- [Ziel der Aufgabe] Führen Sie die Rechtsauskunft zur Abrissverfügung für die Grenzgarage im Anschluss an ihren letzten Satz weiter.

Sehr geehrter Fragesteller,
da auch Dritte diese Antwort lesen können, möchte ich erstmal die Kernpunkte des Sachverhalts zusammen fassen, ehe ich ihre Fragen beantworte.
Sie wollen im Geltungsbereich eines Bebauungsplans ein Einfamilienhaus (Rohbau) samt Grenzgarage bauen. Sie haben einen Baugenehmigungs- bzw. einen Freistellungsbescheid auf der Basis des ursprünglichen Bebauungsplans bekommen. Dann wurde der Bebauungsplan geändert, vor allem was die Zulässigkeit der Grenzbebauung angeht bzw. es wurde ein neuer Bebauungsplan erlassen. Ursprünglich durften Sie bis 1,5 Meter an die Grenze bauen, jetzt weniger. Von dem neuen Bebauungsplan haben Sie erst bei der beschriebenen Vorsprache beim Bauamt erfahren. Die Garage steht aber schon und hält die neue Festsetzung über Grenzbebauung nicht ein. Deswegen haben Sie eine Abrissverfügung für diese bekommen, weil ihr Vorhaben auf der Basis des geänderten bzw. neuen Bebauungsplans baurechtswidrig sei. Ich unterstelle nachfolgend, dass sich ihre Frage nur auf die Grenzgarage bezieht nicht auf Rohbau.
Eine Gemeinde kann natürlich einen Bebauungsplan ändern. Da es hier vermutlich um einen im Zusammenhang bebauten Ortsteil gehen dürfte und mit den Grenzflächen nur das Maß der baulichen Nutzung verändert wurde, steht ihr dazu auch ein vereinfachtes Verfahren zur Verfügung (§ 9 BauGB
). Deshalb war die Gemeinde hier auch nicht verpflichtet Ihnen von sich aus mitzuteilen, dass sich der Bebauungsplan geändert hat, sondern ein Auslegen der Planänderung dürfte gereicht haben (§ 9 Abs.2 Ziff. 2 BauGB
).

- [Zeilen]
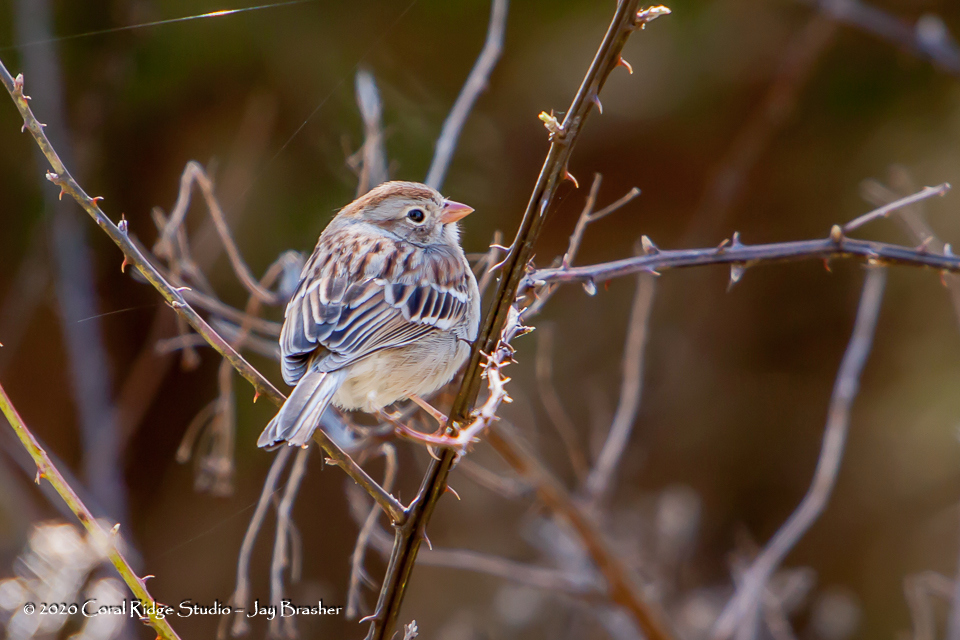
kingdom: Animalia
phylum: Chordata
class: Aves
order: Passeriformes
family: Passerellidae
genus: Spizella
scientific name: Spizella pusilla
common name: Field sparrow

- [Lösung]
Andererseits ist die Änderung eines Bebauungsplanes genau wie dieser selbst natürlich das Ergebnis eines Abwägungsprozesses (§1 Abs.7 BauGB
). In diesem können auch Abwägungsfehler passieren, auf welche der Abwägungsprozess gerichtlich überprüfbar ist, ohne dass aber das Gericht seine Abwägung an die Stelle der Gemeinde setzen wird.
So wie sie den Sachverhalt beschreiben, klingt es, als hätte hier gar keine Abwägung stattgefunden, sondern als wäre der Plan nur geändert worden, um explizit ihren Bau zu verhindern. Wenn das beweisbar sein sollte, wäre das ein Abwägungsfehler in Form des Abwägungsausfalls. Ob das beweisbar ist, hängt etwa auch davon ab, was in dem Protokoll der Gemeinderatssitzung über dieser Änderung steht. Es hängt auch vom Textteil des geänderten bzw. neuen Bebauungsplans ab. Die Änderung müsste auch städtebaulich erforderlich gewesen sein (§ 1 Abs.3 BauGB
).
Da die Sache für sie evident sehr wichtig ist, ohne bauen zu dürfen, könnte man das Grundstück wohl auch verkaufen, werden Sie nicht umhin kommen hier entweder einen Fachanwalt für Bau- und Architektenrecht oder einen für allgemeines Verwaltungsrecht, von dem das öffentliche Baurecht ein Unterfall ist, in Ihrer Nähe zu beauftragen. Gegenüber Verbrauchern sind die Kosten für eine Erstberatung beschränkt auf € 190,- (plus 19% und Auslagen). Ich würde allerdings hier nicht davon ausgehen, dass es dabei bleiben wird. Da Sie in Bayern sind, ist es richtig, dass Ihre Rechtschutzmöglichkeiten auf den Klageweg beschränkt sind und kein Widerspruch möglich ist (Art 15 AG-Bay-VWGO).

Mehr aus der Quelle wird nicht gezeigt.